Przelewy stały się niemalże codziennością. Coraz mniej operacji wykonujemy gotówką, a dostęp do bankowości elektronicznej i jej usług praktycznie jest nieograniczony. Warto jednak pamiętać o kilku istotnych elementach, które mogą spowodować, że pieniądze dotrą do odbiorcy później niż zakładaliśmy.
To, jak szybko przelew dotrze do odbiorcy, jest uzależnione od tego, kiedy w naszym banku zamykane są sesje elixir i jak szybko oczywiście bank odbiorcy zaksięguje naszą wpłatę. Wspomniany elixir to cały system, który obsługuje rozliczenia międzybankowe i od 1994 jest utrzymywany przez Krajową Izbę Rozliczeniową SA.
Oczywiście banki mają pełną swobodę w ustalaniu godzin przyjmowania zleceń, mogą też niemalże dowolnie zarządzać terminami księgowania wpłat. Ma to związek z cennikiem systemu. Jeśli bank zleci wcześniej operację, to zapłaci mniej, niż gdy zrobi to chwilę przed sesją. Natomiast zamknięcie wejścia pozwala na utrzymanie płynności finansowej i zapewnienie środków na realizację koniecznych płatności.

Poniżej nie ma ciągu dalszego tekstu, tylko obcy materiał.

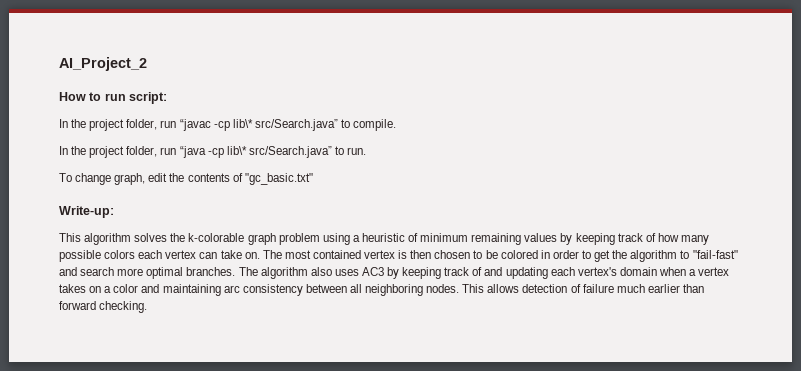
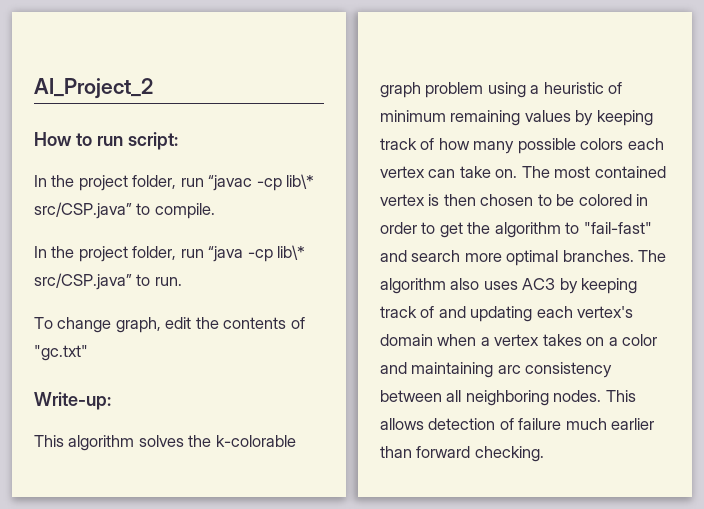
[254,119,338,131] src/Search.java” -> [34,202,132,219] src/CSP.java”
[248,146,332,158] src/Search.java” -> [34,273,132,290] src/CSP.java”
[244,173,313,185] "gc_basic.txt" -> [34,345,88,361] "gc.txt"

Co jest ważne dla klientów?
Na dobrą sprawę przeciętnego Kowalskiego nie interesuje to, jak działa system, a jedynie to jak szybko przelew zostanie zrealizowany. Cała procedura znacząco na ten czas wpływa, ponieważ działa w oparciu o sesje rozliczeniowe, a to spowalnia transfer pieniądza. Pamiętajmy, że w związku z tym w weekendy czy święta i inne dni wolne od pracy praktycznie bankowość umiera. To niedogodność, z którą muszą radzić sobie właściciel na przykład sklepów internetowych.
Pomimo ustalonych trzech sesji nasz bank może prowadzić zupełnie inną politykę. Dlatego warto znać godziny, kiedy dyspozycje przelewów są księgowane i nigdy nie płacić rachunków czy też nie spłacać raty kredytu na ostatnią chwilę, ponieważ może ona nie zostać zrealizowana w oczekiwanym przez nas czasie. Powinniśmy pamiętać, że obowiązuje nas termin, kiedy przelew znajdzie się u odbiorcy, a nie kiedy my zleciliśmy jego wykonanie.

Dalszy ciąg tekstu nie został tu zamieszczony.